Wine is a popular drink around the world,bringing joy, happiness and a hearty cheer. But wine of yester years was not the drink weknow of wine today. In those days there was no fermentation in stainless steel vats, no controlled temperatures and most definitely no technological advancements that we enjoy intoday’s production.

But then even without the modern facilities of today’s wine played an important role in those ancient times. Recent archaeological evidence suggests a thriving online wine industry in Greece as early as 4500 BC, supported by evidence of crushed grapes in the ruins. The ancient Greeks believed that wine was a gift from god Dionysus. And since corks did not exist as a wine closure the wine bottle mouths use to be coated with olive oil and sealed with pine bark.
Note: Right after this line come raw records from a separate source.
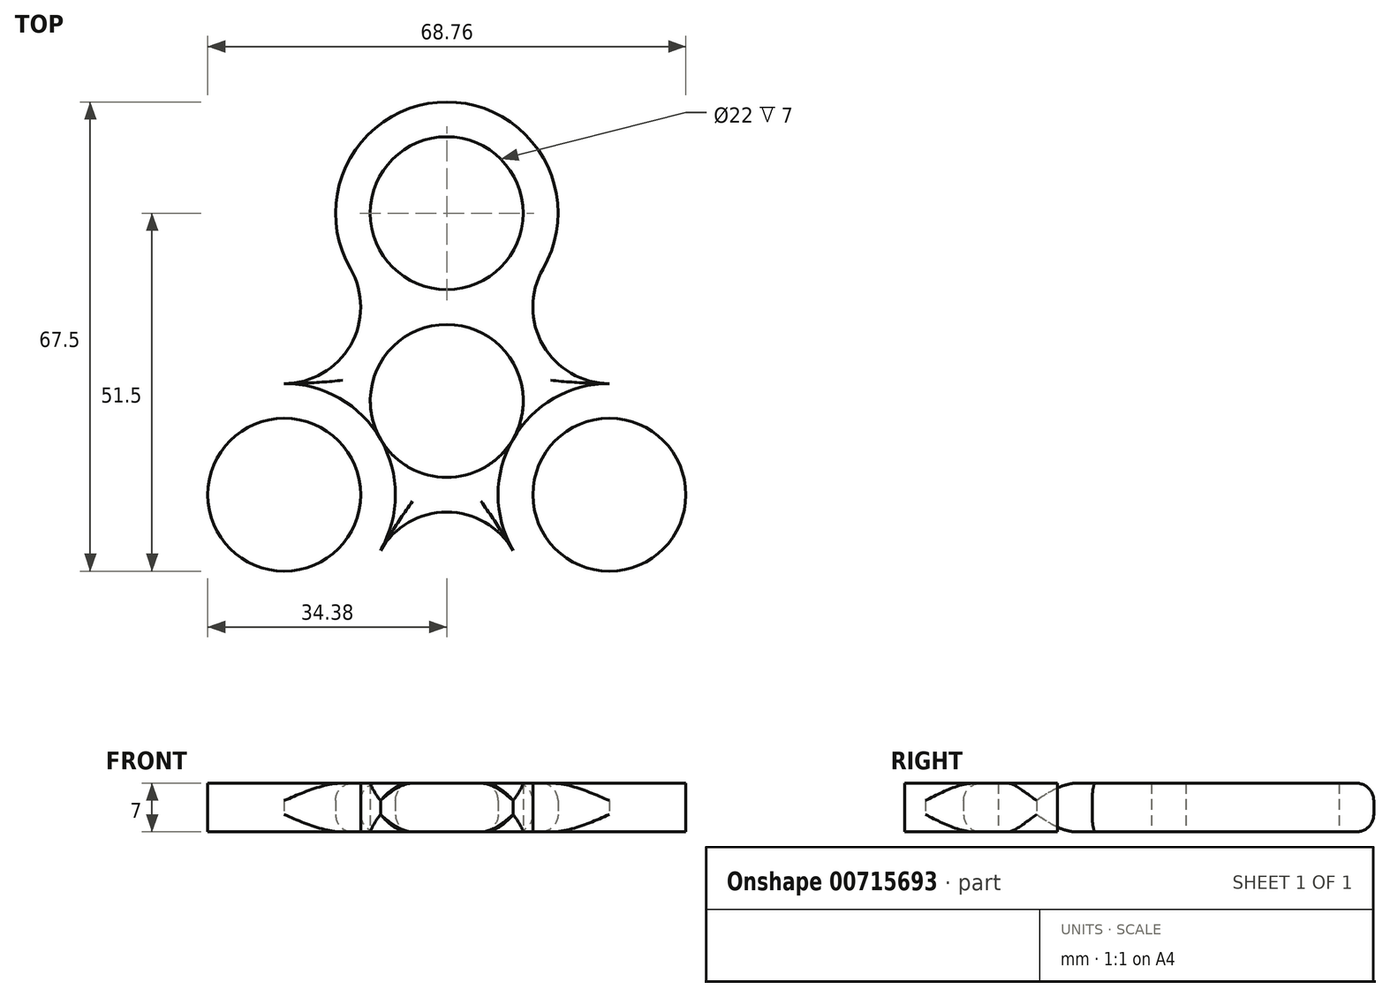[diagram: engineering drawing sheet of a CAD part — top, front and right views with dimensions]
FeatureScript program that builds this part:
annotation { "Feature Type Name" : "Feature", "Feature Type Description" : "" }
export const myFeature = defineFeature(function(context is Context, id is Id, definition is map)
    precondition{}
    {
        {
            var Q0;
            Q0=qCreatedBy(makeId("Top.planeOp"),FACE);
            var sketch = newSketch(context, id + "F0", { "sketchPlane" : qUnion([Q0])});
            skCircle(sketch, "E0", {"center": v(0, 0) * mm, "radius": 11 * mm});
            skCircle(sketch, "E1", {"center": v(0, 27) * mm, "radius": 11 * mm});
            skLineSegment(sketch, "E2", {"start": v(0, 0) * mm, "end": v(-39.98, 23.08) * mm, "construction": true});
            skLineSegment(sketch, "E3.MirrorCS", {"start": v(0, 0) * mm, "end": v(39.98, 23.08) * mm, "construction": true});
            skCircle(sketch, "E4.MirrorC", {"center": v(-23.38, -13.5) * mm, "radius": 11 * mm});
            skCircle(sketch, "E5.MirrorC", {"center": v(23.38, -13.5) * mm, "radius": 11 * mm});
            skLineSegment(sketch, "E6", {"start": v(0, 0) * mm, "end": v(0, -50.92) * mm, "construction": true});
            skCircle(sketch, "E7", {"center": v(-23.38, 13.5) * mm, "radius": 11 * mm});
            skCircle(sketch, "E8.MirrorC", {"center": v(23.38, 13.5) * mm, "radius": 11 * mm});
            skLineSegment(sketch, "E9.MirrorCS", {"start": v(0, 0) * mm, "end": v(39.98, -23.08) * mm, "construction": true});
            skCircle(sketch, "E10.MirrorC", {"center": v(0, -27) * mm, "radius": 11 * mm});
            skCircle(sketch, "E11", {"center": v(0, 27) * mm, "radius": 16 * mm});
            skCircle(sketch, "E12.MirrorC", {"center": v(23.38, -13.5) * mm, "radius": 16 * mm});
            skCircle(sketch, "E13.MirrorC", {"center": v(-23.38, -13.5) * mm, "radius": 16 * mm});
            skSolve(sketch);
        }
        {
            var Q0;
            Q0=makeQuery(id+"F0.imprint","IMPRINT",FACE,{"disambiguationData":[TD([[makeQuery(id+"F0.imprint","IMPRINT",EDGE,{"derivedFrom":sQuery(id+"F0.wireOp",EDGE,"E1")}),-1.0]])]});
            var Q1;
            Q1=makeQuery(id+"F0.imprint","IMPRINT",FACE,{"disambiguationData":[TD([[makeQuery(id+"F0.imprint","IMPRINT",EDGE,{"derivedFrom":sQuery(id+"F0.wireOp",EDGE,"E0")}),-1.0]])]});
            var Q2;
            Q2=makeQuery(id+"F0.imprint","IMPRINT",FACE,{"disambiguationData":[TD([[makeQuery(id+"F0.imprint","IMPRINT",EDGE,{"derivedFrom":sQuery(id+"F0.wireOp",EDGE,"E4.MirrorC")}),1.0]])]});
            var Q3;
            Q3=makeQuery(id+"F0.imprint","IMPRINT",FACE,{"disambiguationData":[TD([[makeQuery(id+"F0.imprint","IMPRINT",EDGE,{"derivedFrom":sQuery(id+"F0.wireOp",EDGE,"E5.MirrorC")}),1.0]])]});
            extrude(context, id + "F1", {"entities" : qUnion([Q0, Q1, Q2, Q3]), "depth" : 7 * mm, "offsetDistance" : 25 * mm});
        }
        {
            var Q0;
            Q0=makeQuery(id+"F1.opExtrude","CAP_EDGE",EDGE,{"disambiguationData":[OSD([sQuery(id+"F0.wireOp",EDGE,"E11")])],"isStart":false});
            var Q1;
            Q1=makeQuery(id+"F1.opExtrude","CAP_EDGE",EDGE,{"disambiguationData":[OSD([sQuery(id+"F0.wireOp",EDGE,"E11")])],"isStart":true});
            var Q2;
            Q2=makeQuery(id+"F1.opExtrude","CAP_EDGE",EDGE,{"disambiguationData":[OSD([sQuery(id+"F0.wireOp",EDGE,"E8.MirrorC")])],"isStart":false});
            var Q3;
            Q3=makeQuery(id+"F1.opExtrude","CAP_EDGE",EDGE,{"disambiguationData":[OSD([sQuery(id+"F0.wireOp",EDGE,"E8.MirrorC")])],"isStart":true});
            var Q4;
            Q4=makeQuery(id+"F1.opExtrude","CAP_EDGE",EDGE,{"disambiguationData":[OSD([sQuery(id+"F0.wireOp",EDGE,"E12.MirrorC")])],"isStart":true});
            var Q5;
            Q5=makeQuery(id+"F1.opExtrude","CAP_EDGE",EDGE,{"disambiguationData":[OSD([sQuery(id+"F0.wireOp",EDGE,"E12.MirrorC")])],"isStart":false});
            var Q6;
            Q6=makeQuery(id+"F1.opExtrude","CAP_EDGE",EDGE,{"disambiguationData":[OSD([sQuery(id+"F0.wireOp",EDGE,"E10.MirrorC")])],"isStart":false});
            var Q7;
            Q7=makeQuery(id+"F1.opExtrude","CAP_EDGE",EDGE,{"disambiguationData":[OSD([sQuery(id+"F0.wireOp",EDGE,"E10.MirrorC")])],"isStart":true});
            var Q8;
            Q8=makeQuery(id+"F1.opExtrude","CAP_EDGE",EDGE,{"disambiguationData":[OSD([sQuery(id+"F0.wireOp",EDGE,"E13.MirrorC")])],"isStart":true});
            var Q9;
            Q9=makeQuery(id+"F1.opExtrude","CAP_EDGE",EDGE,{"disambiguationData":[OSD([sQuery(id+"F0.wireOp",EDGE,"E13.MirrorC")])],"isStart":false});
            var Q10;
            Q10=makeQuery(id+"F1.opExtrude","CAP_EDGE",EDGE,{"disambiguationData":[OSD([sQuery(id+"F0.wireOp",EDGE,"E7")])],"isStart":false});
            var Q11;
            Q11=makeQuery(id+"F1.opExtrude","CAP_EDGE",EDGE,{"disambiguationData":[OSD([sQuery(id+"F0.wireOp",EDGE,"E7")])],"isStart":true});
            fillet(context, id + "F2", {"entities" : qUnion([Q0, Q1, Q2, Q3, Q4, Q5, Q6, Q7, Q8, Q9, Q10, Q11]), "radius" : 2.5 * mm, "tangentPropagation" : true, "allowEdgeOverflow" : false});
        }
    });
This method retarded evaporation of the wine and the olive oil prevented contamination by the air. The pine bark also lent the wine a nice fruity and piney aroma, a prized feature in many of the Australian wines of today.

It may surprise you to know that wine grapes are highly sensitive. The slightest change in the climatic conditions can spoil the grapes totally. Powerful winds can break the flowers from the wine and spoil the crop. Too much rain can cause the wine grapes to rot and too much sun can over ripen the grapes and quickly destroys the taste achieved by a long and slow ripening process. There are wines that don’t come to life until the grapes rot. For example Sauternes are a classic style of wine that can only be made when the grapes have been infected by the botrytis cinerea fungus. This infection is called the noble wine rot.

The barrels the wines are stored in, have a major impact on the taste of wines. White wine is normally stored in stainless steel vats and red wines in oak barrels. However contemporary winemaking is leaning to unoakedstyles as consumers prefer the lighter fruitier wines that are less oaked. This idea is backed up by many wine enthusiasts arguing that wine is supposed to taste like the fruit and not a tree.